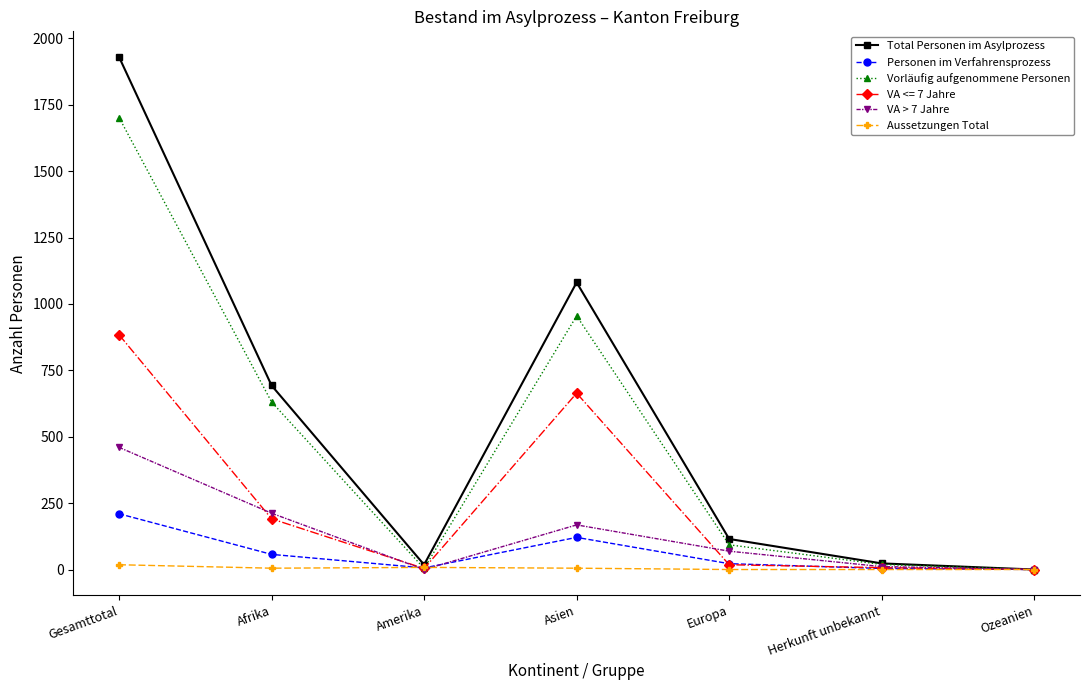

What is the label of the 7th point from the right?

Gesamttotal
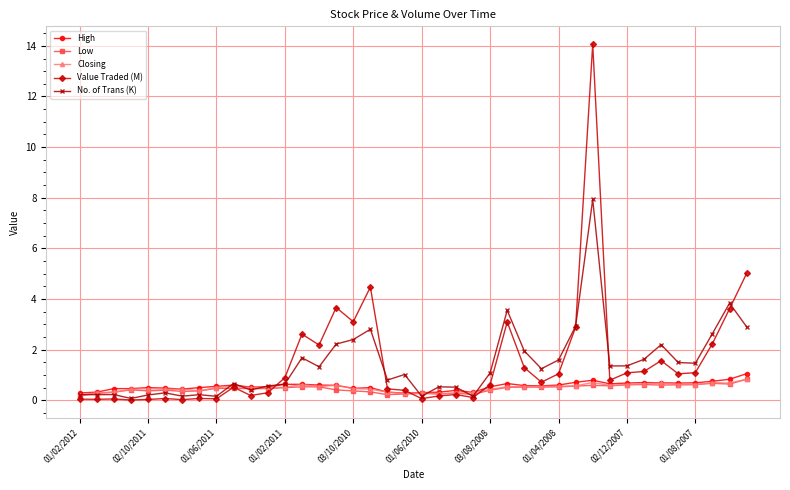

What is the highest value of the No. of Trans (K) series?

7.9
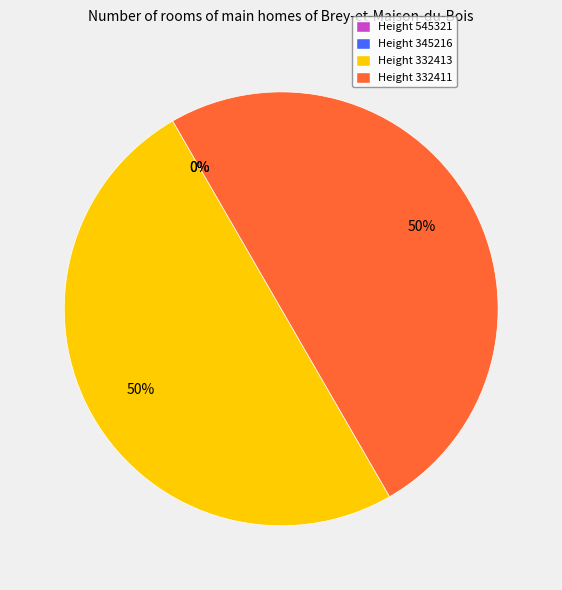

Do Height 332413 and Height 332411 together represent more than half of the pie?

Yes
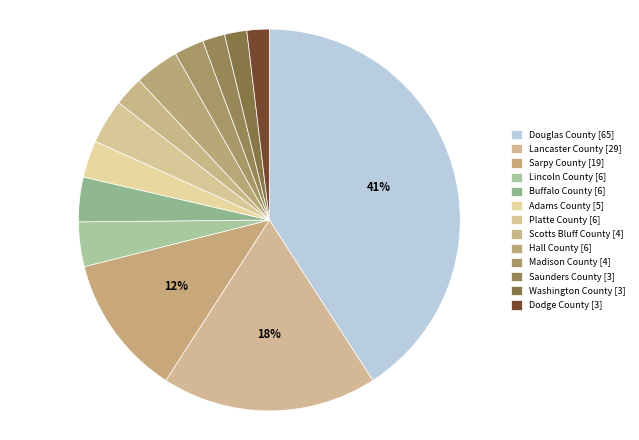

Combined, do Lincoln County and Madison County account for over 50%?

No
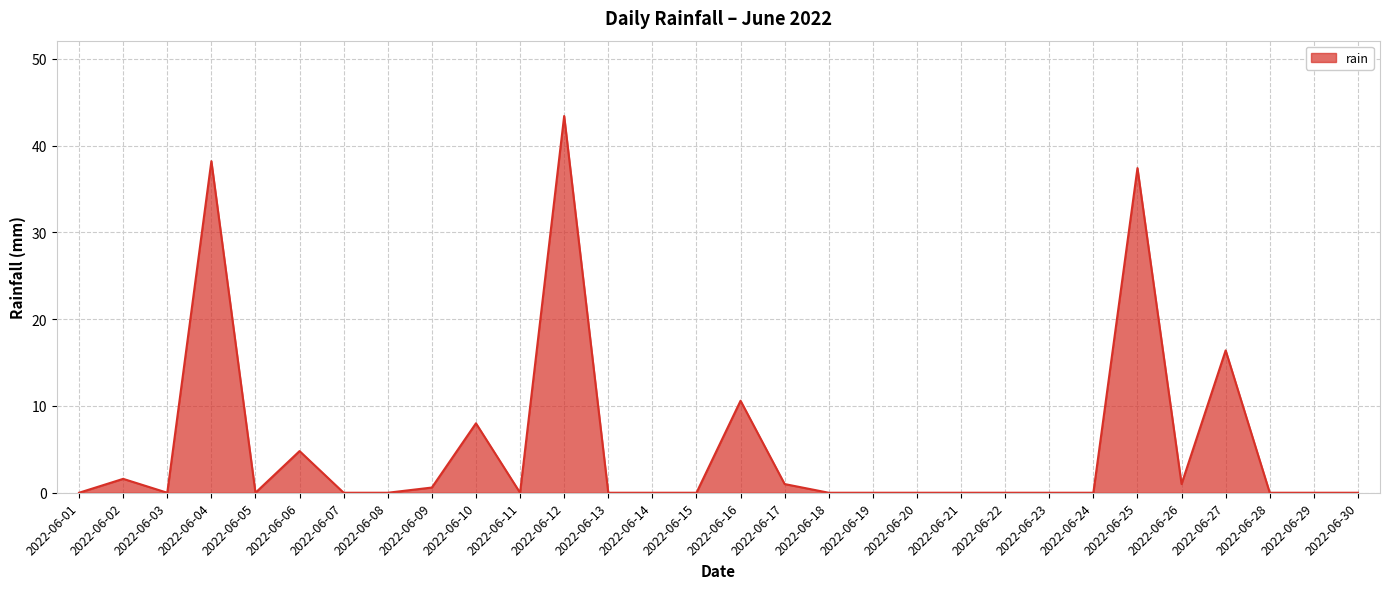

What is the sum of the values at 2022-06-22 and 2022-06-12?

43.4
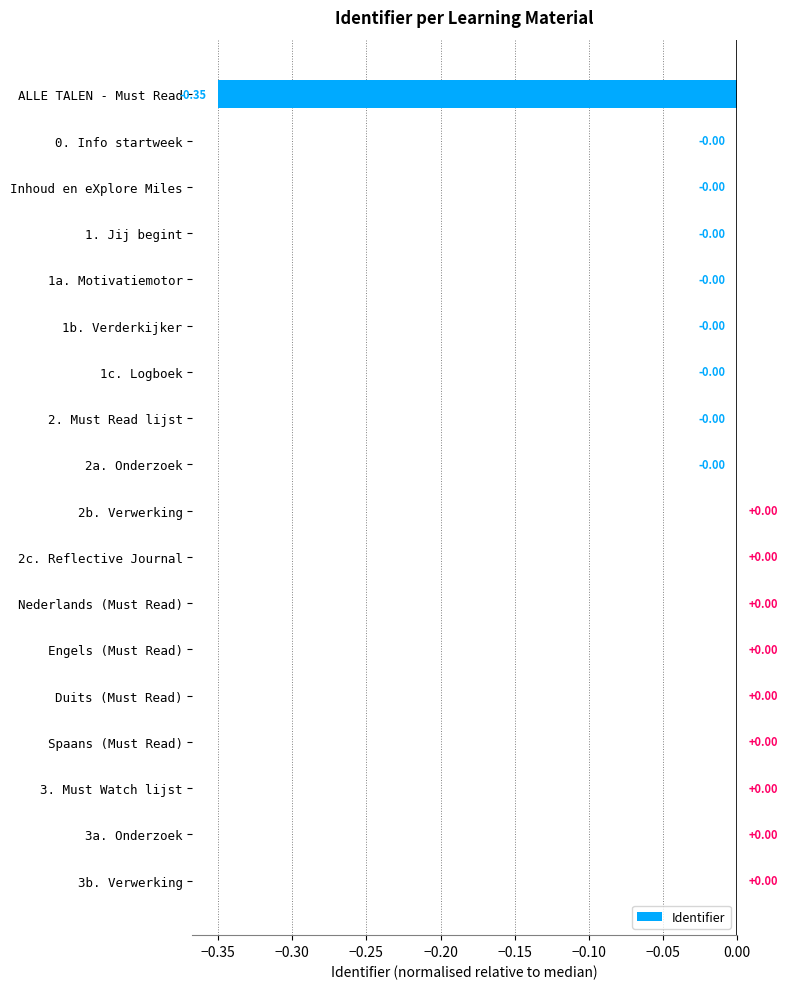

Between 0. Info startweek and ALLE TALEN - Must Read, which is larger?

0. Info startweek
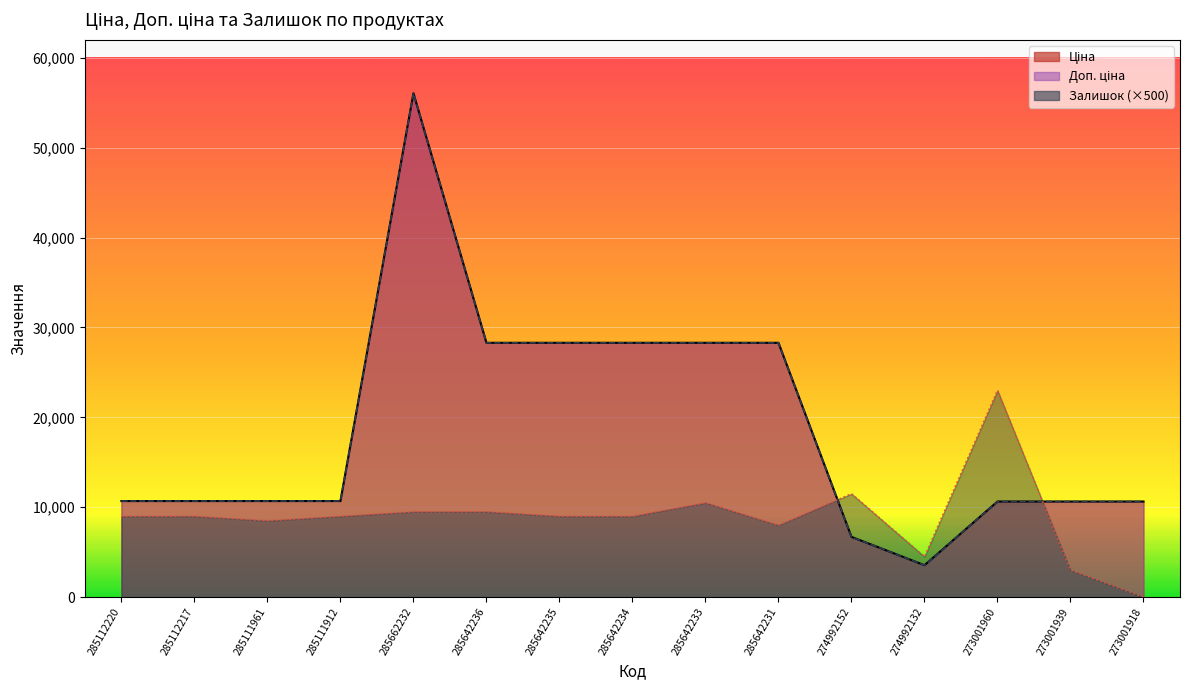

Is the value of Залишок at 285112220 greater than the value of Ціна at 273001939?

No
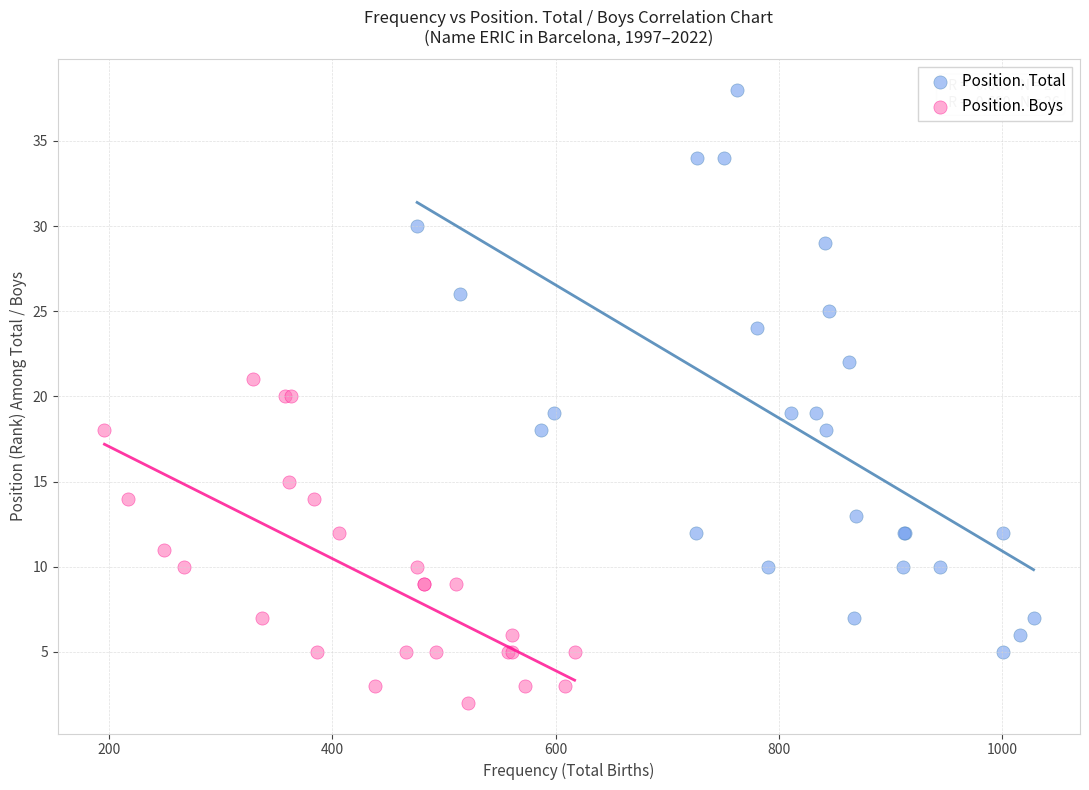

Which series has the largest Y range (max minus min)?

Position. Total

============================================================

Print all the records above word for word, omitting the pictures.

• ANSWER TO THE EXERCISE:
What is the label of the 7th point from the right?

Gesamttotal

What is the highest value of the No. of Trans (K) series?

7.9

Do Height 332413 and Height 332411 together represent more than half of the pie?

Yes

Combined, do Lincoln County and Madison County account for over 50%?

No

What is the sum of the values at 2022-06-22 and 2022-06-12?

43.4

Between 0. Info startweek and ALLE TALEN - Must Read, which is larger?

0. Info startweek

Is the value of Залишок at 285112220 greater than the value of Ціна at 273001939?

No

Which series has the largest Y range (max minus min)?

Position. Total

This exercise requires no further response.